Using an Actuarial Balance Sheet to Develop a Better Retirement Plan

As advocates of using basic actuarial and financial economics principles to help people make better personal financial decisions, we are always pleased on those rare occasions when we run across articles from others (either actuaries or non-actuaries) advocating similar principles. In his June 1, 2021 ThinkAdvisor article, “Guaranteed Income Belongs on the Retiree Balance Sheet”, Dr. David Blanchett describes the potential financial planning benefits of including guaranteed income in the retiree balance sheet, a basic actuarial principle.

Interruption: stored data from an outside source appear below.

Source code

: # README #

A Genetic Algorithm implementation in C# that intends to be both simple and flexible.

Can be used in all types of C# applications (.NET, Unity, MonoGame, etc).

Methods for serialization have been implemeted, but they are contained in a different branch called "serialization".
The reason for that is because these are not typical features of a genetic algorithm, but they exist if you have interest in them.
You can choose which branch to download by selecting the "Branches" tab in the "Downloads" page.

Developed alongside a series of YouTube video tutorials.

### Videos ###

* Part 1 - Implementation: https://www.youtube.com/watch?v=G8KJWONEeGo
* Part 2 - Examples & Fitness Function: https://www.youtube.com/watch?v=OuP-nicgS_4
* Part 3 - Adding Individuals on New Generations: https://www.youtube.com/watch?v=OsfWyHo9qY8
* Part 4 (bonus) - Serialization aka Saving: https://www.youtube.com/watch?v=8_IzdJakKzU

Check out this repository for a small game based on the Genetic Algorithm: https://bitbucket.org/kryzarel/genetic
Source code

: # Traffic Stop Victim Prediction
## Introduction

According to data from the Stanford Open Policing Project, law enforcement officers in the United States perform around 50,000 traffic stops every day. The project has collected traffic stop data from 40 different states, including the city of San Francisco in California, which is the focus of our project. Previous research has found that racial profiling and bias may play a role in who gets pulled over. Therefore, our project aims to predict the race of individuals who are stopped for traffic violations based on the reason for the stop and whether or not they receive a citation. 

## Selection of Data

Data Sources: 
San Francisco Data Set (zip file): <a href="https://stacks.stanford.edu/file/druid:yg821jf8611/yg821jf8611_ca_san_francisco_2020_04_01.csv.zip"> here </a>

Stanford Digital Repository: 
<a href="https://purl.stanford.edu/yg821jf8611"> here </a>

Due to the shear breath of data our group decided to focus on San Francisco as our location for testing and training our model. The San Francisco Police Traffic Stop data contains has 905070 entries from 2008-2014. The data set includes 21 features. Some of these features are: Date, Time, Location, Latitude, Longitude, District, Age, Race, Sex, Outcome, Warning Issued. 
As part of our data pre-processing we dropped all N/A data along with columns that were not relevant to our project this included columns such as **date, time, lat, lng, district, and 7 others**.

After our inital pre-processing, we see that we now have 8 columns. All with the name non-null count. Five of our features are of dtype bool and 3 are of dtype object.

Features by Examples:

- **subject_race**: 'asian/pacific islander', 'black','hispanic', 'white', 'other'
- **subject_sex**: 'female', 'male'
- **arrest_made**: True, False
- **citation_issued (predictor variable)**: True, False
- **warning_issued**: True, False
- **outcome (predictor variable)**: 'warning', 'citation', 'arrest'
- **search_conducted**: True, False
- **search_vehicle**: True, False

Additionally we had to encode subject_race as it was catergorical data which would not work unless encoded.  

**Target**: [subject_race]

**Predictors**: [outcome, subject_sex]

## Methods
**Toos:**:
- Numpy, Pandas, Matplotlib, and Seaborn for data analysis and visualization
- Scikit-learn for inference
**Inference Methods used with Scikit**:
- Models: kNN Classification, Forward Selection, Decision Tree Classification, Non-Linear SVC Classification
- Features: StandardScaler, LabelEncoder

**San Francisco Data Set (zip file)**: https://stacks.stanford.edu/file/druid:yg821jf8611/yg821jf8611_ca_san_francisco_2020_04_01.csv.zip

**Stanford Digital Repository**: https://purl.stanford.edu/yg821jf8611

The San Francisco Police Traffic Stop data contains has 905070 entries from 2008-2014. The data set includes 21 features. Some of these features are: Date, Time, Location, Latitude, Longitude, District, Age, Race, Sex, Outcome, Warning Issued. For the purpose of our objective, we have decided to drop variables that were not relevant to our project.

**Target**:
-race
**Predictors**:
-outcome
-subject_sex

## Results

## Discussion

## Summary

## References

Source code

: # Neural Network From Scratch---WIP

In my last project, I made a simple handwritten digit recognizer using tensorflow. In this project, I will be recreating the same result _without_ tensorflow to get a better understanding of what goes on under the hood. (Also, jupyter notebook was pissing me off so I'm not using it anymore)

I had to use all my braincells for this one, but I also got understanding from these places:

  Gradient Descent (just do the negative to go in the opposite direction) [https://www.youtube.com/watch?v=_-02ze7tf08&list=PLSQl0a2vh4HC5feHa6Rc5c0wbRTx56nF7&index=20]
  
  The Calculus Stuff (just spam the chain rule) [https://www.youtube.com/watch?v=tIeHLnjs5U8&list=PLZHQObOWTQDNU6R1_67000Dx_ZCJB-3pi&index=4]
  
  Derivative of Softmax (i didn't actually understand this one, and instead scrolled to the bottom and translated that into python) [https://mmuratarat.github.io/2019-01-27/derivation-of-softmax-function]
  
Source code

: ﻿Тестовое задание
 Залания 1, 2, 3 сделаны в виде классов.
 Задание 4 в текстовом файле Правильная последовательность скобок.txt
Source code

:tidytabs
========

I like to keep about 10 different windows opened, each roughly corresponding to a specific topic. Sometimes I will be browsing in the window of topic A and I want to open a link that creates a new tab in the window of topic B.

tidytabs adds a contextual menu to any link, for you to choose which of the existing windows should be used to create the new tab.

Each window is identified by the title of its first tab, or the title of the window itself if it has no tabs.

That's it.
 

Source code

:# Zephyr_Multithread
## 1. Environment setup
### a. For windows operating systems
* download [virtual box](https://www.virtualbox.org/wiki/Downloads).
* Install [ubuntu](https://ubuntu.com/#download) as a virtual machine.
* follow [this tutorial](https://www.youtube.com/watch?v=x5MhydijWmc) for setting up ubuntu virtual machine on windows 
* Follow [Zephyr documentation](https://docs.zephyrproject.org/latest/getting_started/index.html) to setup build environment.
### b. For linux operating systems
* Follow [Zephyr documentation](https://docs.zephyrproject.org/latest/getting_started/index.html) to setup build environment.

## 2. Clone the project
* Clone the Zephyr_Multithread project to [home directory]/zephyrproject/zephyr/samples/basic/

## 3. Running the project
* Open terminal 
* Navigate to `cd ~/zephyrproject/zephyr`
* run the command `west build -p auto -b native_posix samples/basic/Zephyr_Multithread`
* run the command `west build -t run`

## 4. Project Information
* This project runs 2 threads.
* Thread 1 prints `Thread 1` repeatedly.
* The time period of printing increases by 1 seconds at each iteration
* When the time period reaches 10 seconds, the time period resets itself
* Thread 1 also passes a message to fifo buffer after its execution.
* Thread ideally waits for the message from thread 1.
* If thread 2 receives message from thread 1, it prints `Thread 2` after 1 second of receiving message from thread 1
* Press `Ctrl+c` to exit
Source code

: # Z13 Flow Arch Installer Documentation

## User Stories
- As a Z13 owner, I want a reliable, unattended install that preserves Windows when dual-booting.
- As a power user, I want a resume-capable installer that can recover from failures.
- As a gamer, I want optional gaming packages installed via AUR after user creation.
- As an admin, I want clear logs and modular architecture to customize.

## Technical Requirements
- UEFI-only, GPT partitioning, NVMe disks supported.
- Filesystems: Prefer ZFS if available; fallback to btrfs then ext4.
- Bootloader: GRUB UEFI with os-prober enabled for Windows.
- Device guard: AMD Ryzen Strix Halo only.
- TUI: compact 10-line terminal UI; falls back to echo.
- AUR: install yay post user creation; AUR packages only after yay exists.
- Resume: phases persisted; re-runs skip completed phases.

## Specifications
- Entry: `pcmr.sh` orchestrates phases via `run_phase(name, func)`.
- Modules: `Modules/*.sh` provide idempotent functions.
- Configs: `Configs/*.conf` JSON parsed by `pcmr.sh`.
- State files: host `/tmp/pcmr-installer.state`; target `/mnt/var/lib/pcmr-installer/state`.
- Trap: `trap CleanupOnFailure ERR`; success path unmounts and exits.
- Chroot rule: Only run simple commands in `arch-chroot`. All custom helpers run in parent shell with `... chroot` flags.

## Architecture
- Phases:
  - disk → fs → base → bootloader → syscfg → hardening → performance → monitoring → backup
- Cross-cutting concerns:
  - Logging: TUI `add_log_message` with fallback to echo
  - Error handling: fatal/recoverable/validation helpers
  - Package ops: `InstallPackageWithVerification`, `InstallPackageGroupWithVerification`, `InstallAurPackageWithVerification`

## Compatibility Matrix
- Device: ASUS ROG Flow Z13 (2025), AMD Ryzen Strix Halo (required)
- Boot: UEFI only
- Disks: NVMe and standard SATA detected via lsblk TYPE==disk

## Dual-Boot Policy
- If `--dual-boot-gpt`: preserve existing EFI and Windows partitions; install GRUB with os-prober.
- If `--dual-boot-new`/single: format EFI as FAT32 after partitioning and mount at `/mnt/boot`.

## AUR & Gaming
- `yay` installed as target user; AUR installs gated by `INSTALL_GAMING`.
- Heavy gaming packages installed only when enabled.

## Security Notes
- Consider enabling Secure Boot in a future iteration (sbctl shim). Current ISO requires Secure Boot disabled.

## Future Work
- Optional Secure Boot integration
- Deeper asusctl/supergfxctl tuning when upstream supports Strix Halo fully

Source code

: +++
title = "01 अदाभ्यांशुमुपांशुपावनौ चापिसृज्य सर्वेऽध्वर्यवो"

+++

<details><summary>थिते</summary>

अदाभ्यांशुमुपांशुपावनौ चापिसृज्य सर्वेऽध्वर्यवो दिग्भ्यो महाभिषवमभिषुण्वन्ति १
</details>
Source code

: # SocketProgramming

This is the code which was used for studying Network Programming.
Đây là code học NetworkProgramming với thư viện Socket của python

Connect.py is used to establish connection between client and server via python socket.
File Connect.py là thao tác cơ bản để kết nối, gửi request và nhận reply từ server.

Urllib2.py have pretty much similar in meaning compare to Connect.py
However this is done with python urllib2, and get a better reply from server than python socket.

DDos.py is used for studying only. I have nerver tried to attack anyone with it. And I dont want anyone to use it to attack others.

Dr. Blanchett, whose retirement research is frequently mentioned in this website, was the Director of Retirement Research at Morningstar when this article was published and is now the Head of Retirement Research at QMA. He is an esteemed thought-leader in the personal financial planning field and has published many articles in many scholarly publications.

In his article, Dr. Blanchett recommends including the present value of guaranteed income such as Social Security benefits, pensions benefits and life annuity income as assets in the household balance sheet in order to facilitate better investment and spending decisions. We totally agree and have been advocating this concept since the inception of our website. As retired pension actuaries, we sometimes refer to the household balance sheet as the Basic Actuarial Equation or Actuarial Balance Sheet, as this concept so ingrained in our actuarial training. See our post of May 21, 2015 for an illustration of the Actuarial Balance Sheet.

To determine the present value of an individual’s Social Security benefit to be included in the retiree’s balance sheet, Dr. Blanchett suggests using assumptions comparable to those we currently recommend as default assumptions in our Actuarial Budget Calculator (ABC) workbooks. Calculations of present values of Social Security benefits and other guaranteed income under the inputted assumptions are shown in the PV Calcs tab of the workbooks. We note that our default assumptions produce somewhat higher present values of guaranteed income than Dr. Blanchett’s as we use the longer expected lifetime planning periods advocated by Dr. Blanchett and discussed in our post of September 5, 2020.

Congratulations to Dr. Blanchett on his new position. We hope he continues his excellent research efforts as well as his advocacy of the benefits of using basic actuarial principles to improve personal financial planning.